By Daniel Goure, Ph.D.
The United States military faces two related crises. First is the tightening of defense budgets, certainly as the U.S. presence in Iraq winds down, but increasingly likely regardless. Second are the growing costs of sustaining the force. Taken together, these twin crises will squeeze the military precisely at a time when it must both reset the force and modernize critical capabilities.
One solution to this problem is to seek ways of reducing the costs associated with sustainment, thereby freeing up resources to be applied to both reset and modernization. Fortunately, the Department of Defense (DoD) has begun to transform its logistics and sustainment activities in ways that promise to improve performance and save money. In particular, DoD is pressing forward, albeit not always as energetically as it might, to make Performance-Based Logistics (PBL) the centerpiece of its strategy for weapons systems support.
The goal of PBL is to achieve improvements in logistics processes that both enhance availability to the war-fighter while holding costs steady or, more positively, reducing the costs of sustainment. The idea is to buy performance outcomes and not resources, parts or even man hours of labor. Unlike a traditional fixed price contract, a Performance-Based Agreement (PBA) provides for a specified return to the contract for meeting performance targets.
The contractor is required to provide the necessary resources to achieve the specified level of performance without being able to go back to the government for additional funds. This variation on traditional fixed price contracting shifts greater responsibility and risk to the contractor, but creates larger, more predictable bottom line returns through total life-cycle management and performance-based incentives.

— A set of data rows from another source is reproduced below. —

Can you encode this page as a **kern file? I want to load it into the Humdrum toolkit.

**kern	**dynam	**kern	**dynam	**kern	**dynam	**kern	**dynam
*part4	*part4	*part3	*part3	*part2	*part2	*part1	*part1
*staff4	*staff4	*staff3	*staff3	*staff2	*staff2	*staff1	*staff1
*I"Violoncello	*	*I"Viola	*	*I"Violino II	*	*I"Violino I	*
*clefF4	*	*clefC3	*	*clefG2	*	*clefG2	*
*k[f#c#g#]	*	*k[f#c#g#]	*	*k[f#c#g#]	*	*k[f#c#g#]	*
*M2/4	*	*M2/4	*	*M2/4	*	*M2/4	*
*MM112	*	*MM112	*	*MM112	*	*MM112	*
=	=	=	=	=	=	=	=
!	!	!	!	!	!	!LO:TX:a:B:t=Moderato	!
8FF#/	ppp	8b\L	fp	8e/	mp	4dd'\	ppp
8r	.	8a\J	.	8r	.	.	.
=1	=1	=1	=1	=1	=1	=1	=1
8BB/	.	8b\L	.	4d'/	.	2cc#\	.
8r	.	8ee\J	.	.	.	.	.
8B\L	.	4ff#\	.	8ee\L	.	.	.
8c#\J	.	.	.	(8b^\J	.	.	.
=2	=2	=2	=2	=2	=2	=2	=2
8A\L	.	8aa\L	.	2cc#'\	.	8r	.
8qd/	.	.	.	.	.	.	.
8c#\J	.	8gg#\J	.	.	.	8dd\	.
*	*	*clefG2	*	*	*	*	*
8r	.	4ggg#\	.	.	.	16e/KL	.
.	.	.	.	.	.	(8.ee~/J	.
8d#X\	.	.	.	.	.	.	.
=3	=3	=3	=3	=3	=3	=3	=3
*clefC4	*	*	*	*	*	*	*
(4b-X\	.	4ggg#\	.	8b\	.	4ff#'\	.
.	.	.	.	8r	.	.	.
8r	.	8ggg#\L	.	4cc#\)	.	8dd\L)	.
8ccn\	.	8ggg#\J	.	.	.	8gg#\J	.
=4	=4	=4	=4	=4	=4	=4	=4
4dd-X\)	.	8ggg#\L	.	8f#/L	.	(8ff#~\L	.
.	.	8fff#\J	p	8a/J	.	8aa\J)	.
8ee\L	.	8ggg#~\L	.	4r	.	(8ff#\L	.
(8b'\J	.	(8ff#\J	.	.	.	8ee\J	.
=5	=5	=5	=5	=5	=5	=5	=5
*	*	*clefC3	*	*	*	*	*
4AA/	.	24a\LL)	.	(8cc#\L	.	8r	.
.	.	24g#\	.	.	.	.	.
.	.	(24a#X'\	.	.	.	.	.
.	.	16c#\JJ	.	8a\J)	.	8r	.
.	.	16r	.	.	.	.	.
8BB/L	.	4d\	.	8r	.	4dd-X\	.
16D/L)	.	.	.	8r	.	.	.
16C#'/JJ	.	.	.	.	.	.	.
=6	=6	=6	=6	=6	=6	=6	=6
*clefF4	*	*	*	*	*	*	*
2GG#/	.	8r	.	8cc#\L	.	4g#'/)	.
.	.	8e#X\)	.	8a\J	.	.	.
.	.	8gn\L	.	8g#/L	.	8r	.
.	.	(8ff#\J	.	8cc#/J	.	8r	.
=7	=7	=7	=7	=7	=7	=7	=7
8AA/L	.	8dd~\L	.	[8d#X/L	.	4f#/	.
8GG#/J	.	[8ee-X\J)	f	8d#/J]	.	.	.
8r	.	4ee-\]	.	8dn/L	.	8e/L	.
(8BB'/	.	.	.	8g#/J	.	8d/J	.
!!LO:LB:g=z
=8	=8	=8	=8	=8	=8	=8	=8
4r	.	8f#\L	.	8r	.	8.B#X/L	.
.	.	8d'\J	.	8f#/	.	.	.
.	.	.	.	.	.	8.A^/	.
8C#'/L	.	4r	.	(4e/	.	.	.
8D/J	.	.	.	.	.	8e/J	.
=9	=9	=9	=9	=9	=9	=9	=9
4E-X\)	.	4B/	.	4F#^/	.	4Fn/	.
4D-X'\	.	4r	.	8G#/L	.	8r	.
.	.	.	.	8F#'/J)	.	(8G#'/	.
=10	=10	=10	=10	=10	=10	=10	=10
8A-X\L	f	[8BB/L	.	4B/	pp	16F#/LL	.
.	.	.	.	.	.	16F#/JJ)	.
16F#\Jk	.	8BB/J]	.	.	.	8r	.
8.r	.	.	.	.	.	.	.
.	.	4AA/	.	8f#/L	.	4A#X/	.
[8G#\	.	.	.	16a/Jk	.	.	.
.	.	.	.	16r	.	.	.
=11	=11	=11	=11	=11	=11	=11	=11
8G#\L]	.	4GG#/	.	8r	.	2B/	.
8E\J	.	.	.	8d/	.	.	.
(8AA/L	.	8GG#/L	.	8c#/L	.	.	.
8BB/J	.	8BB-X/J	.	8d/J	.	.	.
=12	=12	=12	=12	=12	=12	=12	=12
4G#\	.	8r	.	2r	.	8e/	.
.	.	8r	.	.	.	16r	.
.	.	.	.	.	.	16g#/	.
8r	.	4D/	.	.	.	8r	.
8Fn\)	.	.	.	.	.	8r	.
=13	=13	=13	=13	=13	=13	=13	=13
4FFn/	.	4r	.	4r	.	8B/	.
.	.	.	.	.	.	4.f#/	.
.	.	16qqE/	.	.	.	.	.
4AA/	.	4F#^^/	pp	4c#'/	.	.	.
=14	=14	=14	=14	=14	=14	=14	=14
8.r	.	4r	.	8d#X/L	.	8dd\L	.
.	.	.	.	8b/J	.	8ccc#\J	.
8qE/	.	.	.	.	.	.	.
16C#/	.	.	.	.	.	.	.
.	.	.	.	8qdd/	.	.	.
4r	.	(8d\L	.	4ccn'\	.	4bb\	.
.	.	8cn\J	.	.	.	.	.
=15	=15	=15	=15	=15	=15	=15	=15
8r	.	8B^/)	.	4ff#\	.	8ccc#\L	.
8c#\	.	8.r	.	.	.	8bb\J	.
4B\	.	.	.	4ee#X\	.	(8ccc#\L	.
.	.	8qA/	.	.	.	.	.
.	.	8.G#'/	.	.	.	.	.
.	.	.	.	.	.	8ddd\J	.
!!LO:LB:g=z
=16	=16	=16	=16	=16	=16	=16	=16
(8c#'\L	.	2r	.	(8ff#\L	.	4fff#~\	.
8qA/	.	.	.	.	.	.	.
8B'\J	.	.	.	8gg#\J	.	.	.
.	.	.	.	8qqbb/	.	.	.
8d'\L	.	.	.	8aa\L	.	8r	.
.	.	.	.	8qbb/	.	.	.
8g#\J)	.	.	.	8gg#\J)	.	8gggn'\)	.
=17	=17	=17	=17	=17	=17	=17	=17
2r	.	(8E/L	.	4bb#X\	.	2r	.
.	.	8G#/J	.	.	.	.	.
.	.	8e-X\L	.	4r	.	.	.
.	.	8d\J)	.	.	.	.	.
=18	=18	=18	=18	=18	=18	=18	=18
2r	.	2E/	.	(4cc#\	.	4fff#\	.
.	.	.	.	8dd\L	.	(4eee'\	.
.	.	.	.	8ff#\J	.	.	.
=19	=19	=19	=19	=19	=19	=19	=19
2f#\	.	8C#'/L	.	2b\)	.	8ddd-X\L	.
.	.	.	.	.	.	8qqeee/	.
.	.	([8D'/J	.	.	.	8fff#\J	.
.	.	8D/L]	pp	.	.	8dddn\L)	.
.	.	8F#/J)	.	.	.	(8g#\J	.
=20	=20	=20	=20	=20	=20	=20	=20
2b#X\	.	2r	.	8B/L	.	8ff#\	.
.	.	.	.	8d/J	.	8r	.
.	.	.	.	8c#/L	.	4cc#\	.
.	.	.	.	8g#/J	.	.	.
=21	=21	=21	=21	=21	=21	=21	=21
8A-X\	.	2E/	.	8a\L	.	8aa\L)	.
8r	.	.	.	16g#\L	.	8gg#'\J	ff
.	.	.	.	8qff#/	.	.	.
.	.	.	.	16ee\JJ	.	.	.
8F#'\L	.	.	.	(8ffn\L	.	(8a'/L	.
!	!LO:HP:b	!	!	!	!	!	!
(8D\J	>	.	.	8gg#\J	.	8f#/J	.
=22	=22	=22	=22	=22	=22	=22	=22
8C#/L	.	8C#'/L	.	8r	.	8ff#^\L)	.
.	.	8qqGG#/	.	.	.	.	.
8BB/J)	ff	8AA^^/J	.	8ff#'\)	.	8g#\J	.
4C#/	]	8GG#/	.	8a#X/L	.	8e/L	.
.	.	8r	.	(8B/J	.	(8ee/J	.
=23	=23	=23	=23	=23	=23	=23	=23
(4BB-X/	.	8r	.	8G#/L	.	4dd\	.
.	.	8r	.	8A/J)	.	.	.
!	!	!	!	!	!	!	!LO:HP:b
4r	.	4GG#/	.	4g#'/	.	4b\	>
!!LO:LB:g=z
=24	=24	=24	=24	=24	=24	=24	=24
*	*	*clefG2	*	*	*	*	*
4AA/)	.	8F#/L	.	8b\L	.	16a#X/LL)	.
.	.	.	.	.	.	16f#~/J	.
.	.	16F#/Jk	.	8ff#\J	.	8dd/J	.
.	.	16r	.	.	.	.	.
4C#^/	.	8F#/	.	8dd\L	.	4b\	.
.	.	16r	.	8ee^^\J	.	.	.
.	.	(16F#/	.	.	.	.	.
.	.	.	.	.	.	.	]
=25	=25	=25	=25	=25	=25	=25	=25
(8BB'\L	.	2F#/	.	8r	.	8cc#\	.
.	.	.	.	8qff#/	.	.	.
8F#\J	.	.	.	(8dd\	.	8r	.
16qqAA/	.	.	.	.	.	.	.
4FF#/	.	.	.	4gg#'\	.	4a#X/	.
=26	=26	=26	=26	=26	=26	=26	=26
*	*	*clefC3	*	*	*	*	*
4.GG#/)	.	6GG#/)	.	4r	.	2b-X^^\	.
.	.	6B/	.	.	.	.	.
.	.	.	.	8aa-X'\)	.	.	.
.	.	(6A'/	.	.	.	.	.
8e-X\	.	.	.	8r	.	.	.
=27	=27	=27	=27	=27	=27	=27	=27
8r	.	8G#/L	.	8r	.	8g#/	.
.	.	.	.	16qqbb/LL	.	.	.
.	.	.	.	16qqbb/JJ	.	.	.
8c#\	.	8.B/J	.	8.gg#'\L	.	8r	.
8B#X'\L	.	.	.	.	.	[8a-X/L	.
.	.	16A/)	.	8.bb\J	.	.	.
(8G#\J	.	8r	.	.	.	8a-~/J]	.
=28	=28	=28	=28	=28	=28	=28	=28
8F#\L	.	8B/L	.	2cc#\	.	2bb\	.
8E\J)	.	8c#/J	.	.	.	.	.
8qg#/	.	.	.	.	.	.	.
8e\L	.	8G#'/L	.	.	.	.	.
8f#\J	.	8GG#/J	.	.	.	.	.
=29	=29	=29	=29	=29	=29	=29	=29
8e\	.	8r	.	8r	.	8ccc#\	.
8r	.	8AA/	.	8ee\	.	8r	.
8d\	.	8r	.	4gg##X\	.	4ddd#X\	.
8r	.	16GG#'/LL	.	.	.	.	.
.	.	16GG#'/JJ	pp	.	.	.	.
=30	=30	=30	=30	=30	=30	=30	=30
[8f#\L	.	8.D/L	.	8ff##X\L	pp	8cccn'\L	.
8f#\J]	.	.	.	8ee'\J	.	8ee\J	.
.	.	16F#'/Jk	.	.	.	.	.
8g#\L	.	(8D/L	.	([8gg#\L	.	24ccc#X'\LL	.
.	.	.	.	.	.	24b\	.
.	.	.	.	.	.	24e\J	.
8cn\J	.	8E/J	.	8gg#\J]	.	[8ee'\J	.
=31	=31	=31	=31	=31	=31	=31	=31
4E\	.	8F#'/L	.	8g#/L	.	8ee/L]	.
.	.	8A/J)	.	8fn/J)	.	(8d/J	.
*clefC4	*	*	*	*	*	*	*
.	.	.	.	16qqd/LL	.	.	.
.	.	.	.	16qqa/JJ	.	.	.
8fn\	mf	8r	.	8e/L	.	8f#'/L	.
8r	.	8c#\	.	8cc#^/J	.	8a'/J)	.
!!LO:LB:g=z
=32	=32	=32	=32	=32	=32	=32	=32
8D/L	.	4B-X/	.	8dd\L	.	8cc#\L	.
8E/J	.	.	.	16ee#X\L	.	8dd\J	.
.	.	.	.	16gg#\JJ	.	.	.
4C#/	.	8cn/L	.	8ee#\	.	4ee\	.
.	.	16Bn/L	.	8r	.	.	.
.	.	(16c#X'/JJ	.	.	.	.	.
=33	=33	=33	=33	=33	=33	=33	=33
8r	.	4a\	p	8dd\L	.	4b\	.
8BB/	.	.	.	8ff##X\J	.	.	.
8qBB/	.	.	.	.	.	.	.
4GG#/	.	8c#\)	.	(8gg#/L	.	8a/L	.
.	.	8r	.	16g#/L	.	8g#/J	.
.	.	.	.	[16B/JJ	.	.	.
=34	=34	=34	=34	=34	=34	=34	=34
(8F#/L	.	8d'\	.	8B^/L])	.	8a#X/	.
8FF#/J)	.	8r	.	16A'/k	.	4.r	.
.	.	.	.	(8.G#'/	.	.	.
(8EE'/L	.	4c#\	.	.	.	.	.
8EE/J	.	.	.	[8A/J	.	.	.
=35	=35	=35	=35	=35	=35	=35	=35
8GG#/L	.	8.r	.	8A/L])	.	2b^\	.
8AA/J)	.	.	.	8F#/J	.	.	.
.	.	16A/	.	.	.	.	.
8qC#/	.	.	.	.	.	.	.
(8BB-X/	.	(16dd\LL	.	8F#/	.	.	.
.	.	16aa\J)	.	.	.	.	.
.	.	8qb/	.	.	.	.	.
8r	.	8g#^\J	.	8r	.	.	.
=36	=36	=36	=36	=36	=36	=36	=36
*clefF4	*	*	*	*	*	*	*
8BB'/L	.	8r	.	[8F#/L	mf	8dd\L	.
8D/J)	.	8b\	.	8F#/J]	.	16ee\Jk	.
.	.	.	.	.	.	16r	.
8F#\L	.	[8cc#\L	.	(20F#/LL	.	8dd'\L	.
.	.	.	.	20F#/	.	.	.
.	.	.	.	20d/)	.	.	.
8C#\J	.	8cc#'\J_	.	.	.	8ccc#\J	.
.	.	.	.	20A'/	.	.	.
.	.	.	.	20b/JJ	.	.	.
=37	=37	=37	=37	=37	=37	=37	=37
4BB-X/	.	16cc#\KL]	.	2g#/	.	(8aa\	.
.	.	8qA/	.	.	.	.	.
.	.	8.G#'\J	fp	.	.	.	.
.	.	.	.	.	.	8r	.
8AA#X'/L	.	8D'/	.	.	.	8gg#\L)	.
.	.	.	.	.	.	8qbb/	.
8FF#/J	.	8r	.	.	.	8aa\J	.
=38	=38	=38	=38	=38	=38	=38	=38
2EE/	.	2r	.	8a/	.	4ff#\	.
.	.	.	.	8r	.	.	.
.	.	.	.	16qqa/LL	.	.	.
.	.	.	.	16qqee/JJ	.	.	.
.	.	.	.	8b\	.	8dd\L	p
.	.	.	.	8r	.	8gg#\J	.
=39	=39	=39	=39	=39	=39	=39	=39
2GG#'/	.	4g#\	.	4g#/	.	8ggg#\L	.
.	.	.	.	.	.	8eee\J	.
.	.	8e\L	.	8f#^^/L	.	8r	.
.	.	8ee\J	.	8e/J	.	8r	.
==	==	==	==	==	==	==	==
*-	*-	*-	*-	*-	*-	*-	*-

PBL contracts have resulted in multiple benefits including significant cost savings, increased weapons availability, reduced customer wait times, and smaller logistics footprints. By leveraging the knowledge, advanced logistics and technological capabilities of the private sector while protecting and enhancing the skilled labor of the organic industrial base, a unique sustainment capability can be created which simultaneously benefits the war-fighter and controls costs.
According to a recent survey conducted by AIA of 23 Performance-Based Agreements to support various weapons systems, the average annual program cost savings was over $21 million and the average increase in availability was more than 16 percent. Fifteen of the cases examined had cost savings of around $300 million annually.
DoD should consider expanding the scope of its PBL program. The Secretary of Defense should require program managers to pursue PBAs wherever it can be shown that it will enhance performance and/or save money. PBLs should be implemented early in the acquisition cycle. Improvements need to be made to the methodologies employed by the government to assess the utility of PBAs.